I often try to write about encouraging things. This blog post may not be very joyful to read. I would apologize for that, but I cannot. Some of the information in this post may be controversial. If it disturbs you, it is because our health care system needs help. Many of us may encounter “health-don’t-care” rather than the quality of care we once had. I’m going to choose to be grateful for the courageous health care professionals who continue to find ways to offer quality care. Some of them do this at great personal sacrifice. (I have great empathy for doctors and other providers trying to do their jobs in an increasingly hostile environment. Health care is compromised when the doctors are hindered from doing the right thing for the patient by systems that call the shots.)

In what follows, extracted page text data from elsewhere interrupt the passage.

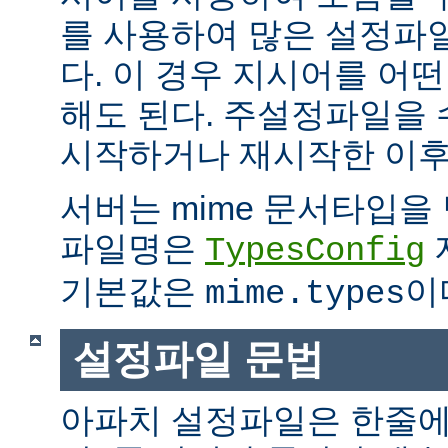
를 사용하여 많은 설정파
다. 이 경우 지시어를 어
해도 된다. 주설정파일을
시작하거나 재시작한 이후
서버는 mime 문서타입을
파일명은
TypesConfig
기본값은
이
mime.types
설정파일 문법
아파치 설정파일은 한줄에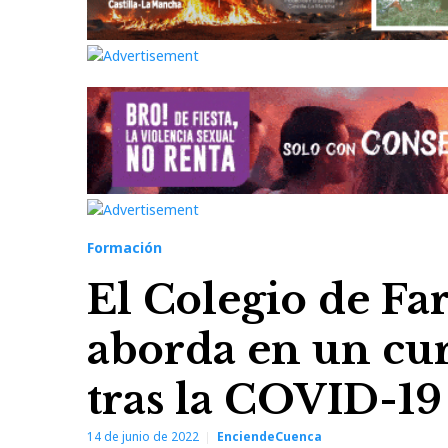
Formación
El Colegio de F
aborda en un curs
tras la COVID-19
14 de junio de 2022
EnciendeCuenca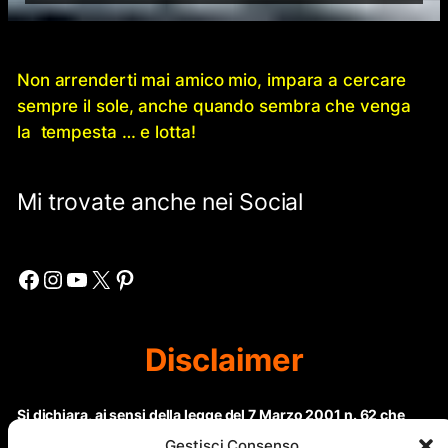
Non arrenderti mai amico mio, impara a cercare
sempre il sole, anche quando sembra che venga
la tempesta … e lotta!
Mi trovate anche nei Social
Facebook
Instagram
YouTube
X
Pinterest
Disclaimer
Si dichiara, ai sensi della legge del 7 Marzo 2001 n. 62 che
questo sito non rientra nella categoria di “Informazione
Gestisci Consenso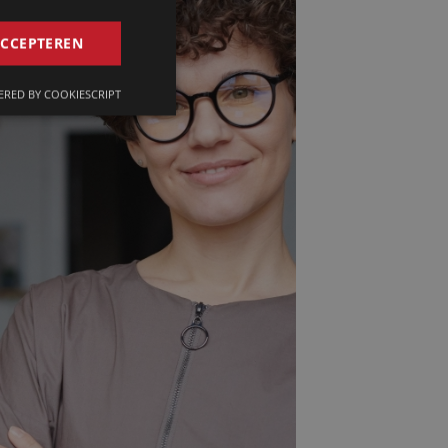
GERMAN
ACCEPTEREN
FRENCH
RED BY COOKIESCRIPT
ENGLISH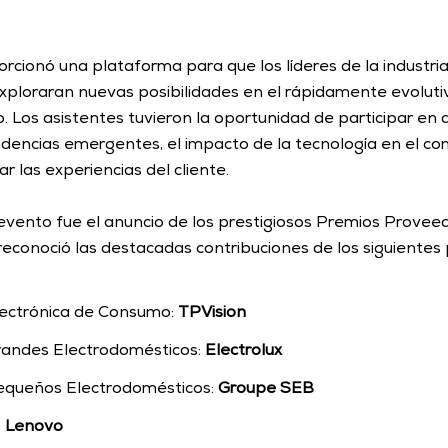
cionó una plataforma para que los líderes de la industria
xploraran nuevas posibilidades en el rápidamente evoluti
 Los asistentes tuvieron la oportunidad de participar en d
ndencias emergentes, el impacto de la tecnología en el com
r las experiencias del cliente.
vento fue el anuncio de los prestigiosos Premios Proveed
 reconoció las destacadas contribuciones de los siguientes
ectrónica de Consumo: 
TPVision
randes Electrodomésticos: 
Electrolux
equeños Electrodomésticos: 
Groupe SEB
 
Lenovo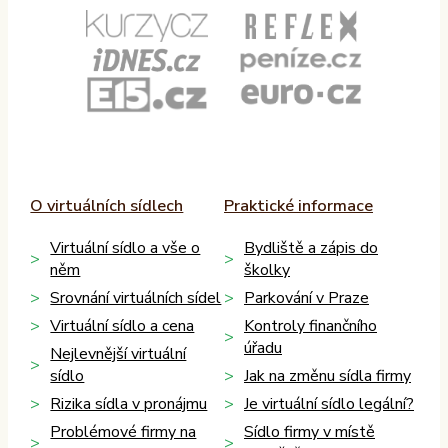
O virtuálních sídlech
Praktické informace
Virtuální sídlo a vše o
Bydliště a zápis do
něm
školky
Srovnání virtuálních sídel
Parkování v Praze
Virtuální sídlo a cena
Kontroly finančního
úřadu
Nejlevnější virtuální
sídlo
Jak na změnu sídla firmy
Rizika sídla v pronájmu
Je virtuální sídlo legální?
Problémové firmy na
Sídlo firmy v místě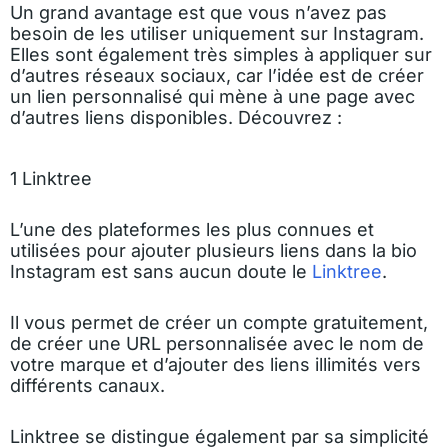
Un grand avantage est que vous n’avez pas
besoin de les utiliser uniquement sur Instagram.
Elles sont également très simples à appliquer sur
d’autres réseaux sociaux, car l’idée est de créer
un lien personnalisé qui mène à une page avec
d’autres liens disponibles. Découvrez :
1 Linktree
L’une des plateformes les plus connues et
utilisées pour ajouter plusieurs liens dans la bio
Instagram est sans aucun doute le
Linktree
.
Il vous permet de créer un compte gratuitement,
de créer une URL personnalisée avec le nom de
votre marque et d’ajouter des liens illimités vers
différents canaux.
Linktree se distingue également par sa simplicité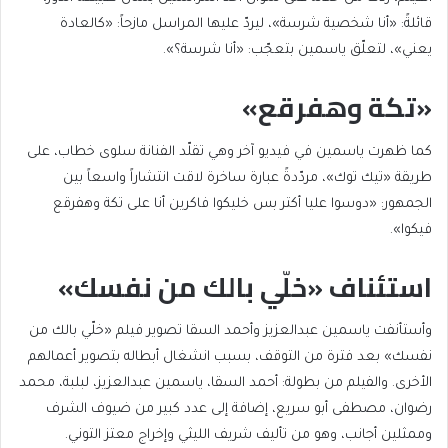
قائلةً: «أنا شخصية شرسة»، ليردّ عليها المراسل مازحاً: «كالعادة
يعني»، لتعلّق ياسمين بتعجّب: «أنا شرسة؟».
«تكة وهفرقع»
كما ظهرت ياسمين في فيديو آخر وهي تقلّد الفنانة سلوى خطاب، على
طريقة «تيك توك»، مردّدةً عبارة ساخرة لاقت انتشاراً واسعاً بين
الجمهور: «دوسوا عليا أكتر بس خليكوا فاكرين أنا على تكة وهفرقع
فيكوا».
استئناف «خلّي بالك من نفسك»
وأستأنفت ياسمين عبدالعزيز وأحمد السقا تصوير فيلم «خلّي بالك من
نفسك» بعد فترة من التوقف، بسبب انشغال أبطاله بتصوير أعمالهم
الأخرى. والفيلم من بطولة: أحمد السقا، ياسمين عبدالعزيز، لبلبة، محمد
رضوان، مصطفى أبو سريع، إضافة إلى عدد كبير من ضيوف الشرف
وممثلين أجانب، وهو من تأليف شريف الليثي وإخراج معتز التوني.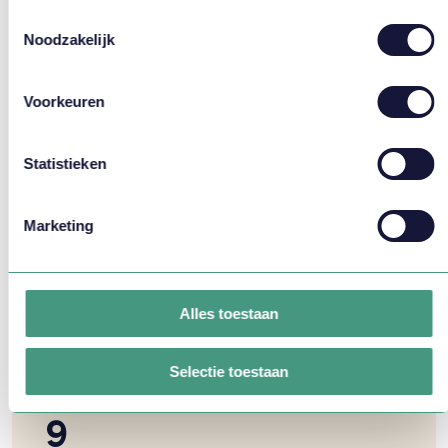
Rapportcijfer
Toestemmingsselectie
Kwaliteit
Noodzakelijk
Toepasbaarheid
Organisatie
Voorkeuren
Ik heb aardig wat handvaten gehoord
Statistieken
Marketing
Alles toestaan
Selectie toestaan
9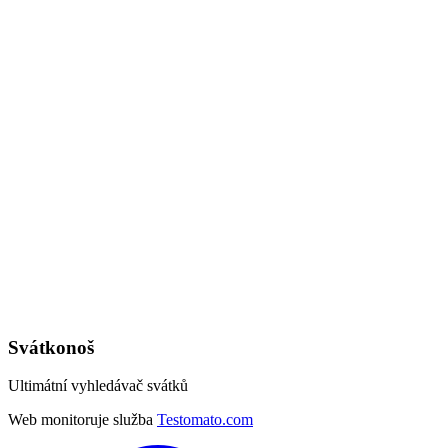
Svátkonoš
Ultimátní vyhledávač svátků
Web monitoruje služba
Testomato.com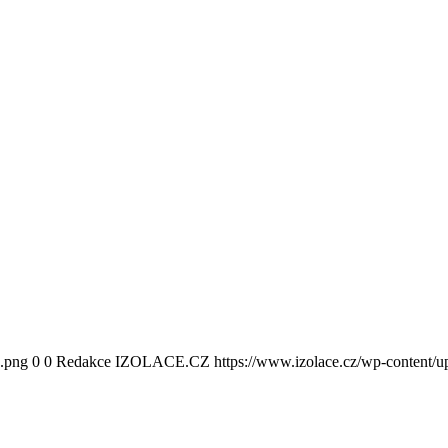
0.png
0
0
Redakce IZOLACE.CZ
https://www.izolace.cz/wp-content/u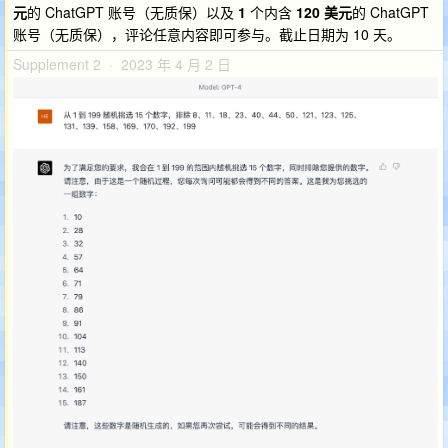
元
的 ChatGPT 账号（无质保）以及
1
个内含
120 美元
的 ChatGPT
账号（无质保），评论任意内容即可参与。截止日期为 10 天。
Supplement 2 · 2023 年 4 月 2 日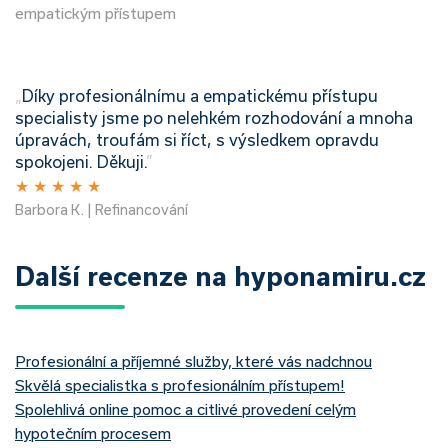
empatickým přístupem
„
Díky profesionálnímu a empatickému přístupu
specialisty jsme po nelehkém rozhodování a mnoha
úpravách, troufám si říct, s výsledkem opravdu
spokojeni. Děkuji.
”
★
★
★
★
★
Barbora K. | Refinancování
Další recenze na hyponamiru.cz
Profesionální a příjemné služby, které vás nadchnou
Skvělá specialistka s profesionálním přístupem!
Spolehlivá online pomoc a citlivé provedení celým
hypotečním procesem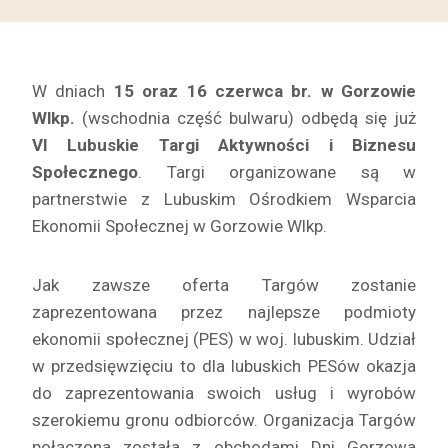
W dniach
15 oraz 16 czerwca br. w Gorzowie
Wlkp.
(wschodnia część bulwaru) odbędą się już
VI Lubuskie Targi Aktywności i Biznesu
Społecznego
. Targi organizowane są w
partnerstwie z Lubuskim Ośrodkiem Wsparcia
Ekonomii Społecznej w Gorzowie Wlkp.
Jak zawsze oferta Targów zostanie
zaprezentowana przez najlepsze podmioty
ekonomii społecznej (PES) w woj. lubuskim. Udział
w przedsięwzięciu to dla lubuskich PESów okazja
do zaprezentowania swoich usług i wyrobów
szerokiemu gronu odbiorców. Organizacja Targów
połączona została z obchodami Dni Gorzowa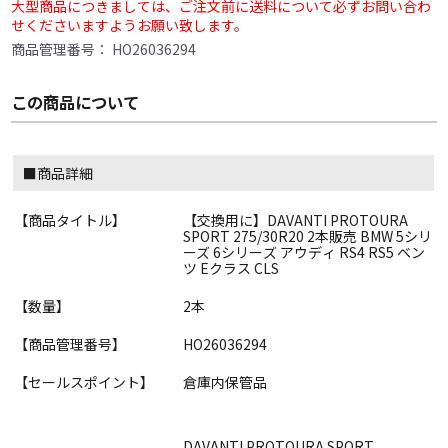
大型商品につきましては、ご注文前に送料について必ずお問い合わ
せくださいますようお願い致します。
商品管理番号：
HO26036294
この商品について
■商品詳細
【商品タイトル】
【交換用に】DAVANTI PROTOURA
SPORT 275/30R20 2本販売 BMW 5シリ
ーズ 6シリーズ アウディ RS4 RS5 ベン
ツ Eクラス CLS
【数量】
2本
【商品管理番号】
HO26036294
【セールスポイント】
倉庫内保管品
DAVANTI PROTOURA SPORT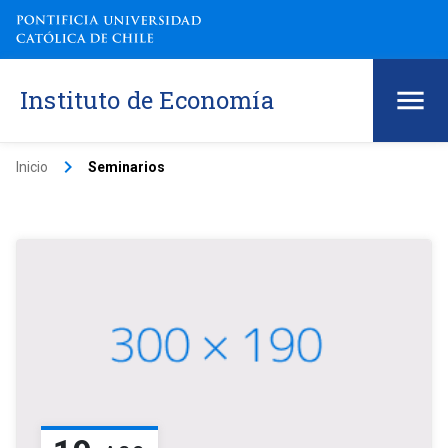
Instituto de Economía
keyboard_arrow_right
Inicio
Seminarios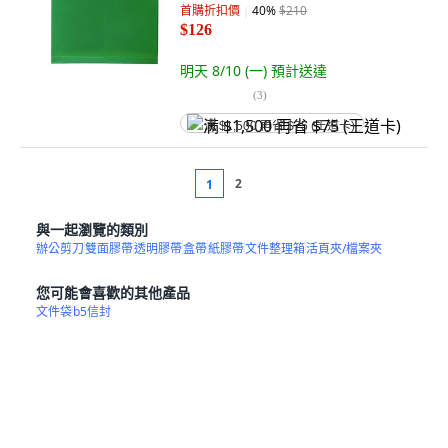
首購折扣價
40
%
$210
$126
明天 8/10 (一)
預計送達
(
3
)
满 $1,500 再省 $75 (王道卡)
2
1
與一起瀏覽的類別
辦公剪刀
雙面膠帶
透明膠帶
盒帶
紙膠帶
文件整理箱
活頁夾/檔案夾
您可能會喜歡的其他產品
文件袋
b5信封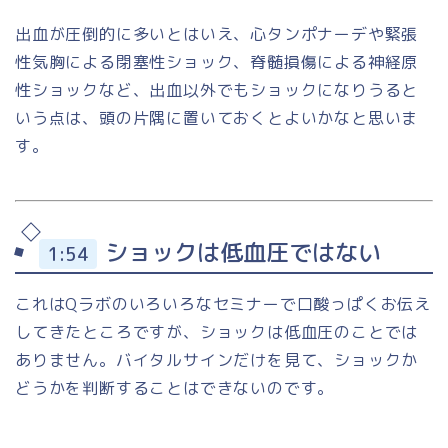
出血が圧倒的に多いとはいえ、心タンポナーデや緊張
性気胸による閉塞性ショック、脊髄損傷による神経原
性ショックなど、出血以外でもショックになりうると
いう点は、頭の片隅に置いておくとよいかなと思いま
す。
ショックは低血圧ではない
1:54
これはQラボのいろいろなセミナーで口酸っぱくお伝え
してきたところですが、ショックは低血圧のことでは
ありません。バイタルサインだけを見て、ショックか
どうかを判断することはできないのです。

I’ll trust God to help with the rest of this, and I’ll persevere. But I might also take a careful look at whether I am simply a cash cow to the pharmaceutical industry by virtue of having MS, or whether these treatments continue to best serve my own health. Maybe God is allowing me to see and experience the disappointing realities that so many of us are encountering as we try to get basic help with our health for a reason. Maybe I can be a voice crying for reform in the wilderness of diminished care. Since economics drive most of this, not patient-centered values, I know I need to pray for others like me who are finding it harder and harder to navigate basic care needs. Even more, I want to pray for the courageous doctors and professionals who endeavor to offer quality care in a system that actually punishes them for doing the right thing at times. Thankfully my faith is in God, not in our broken system of health care which is hurting doctors and patients alike.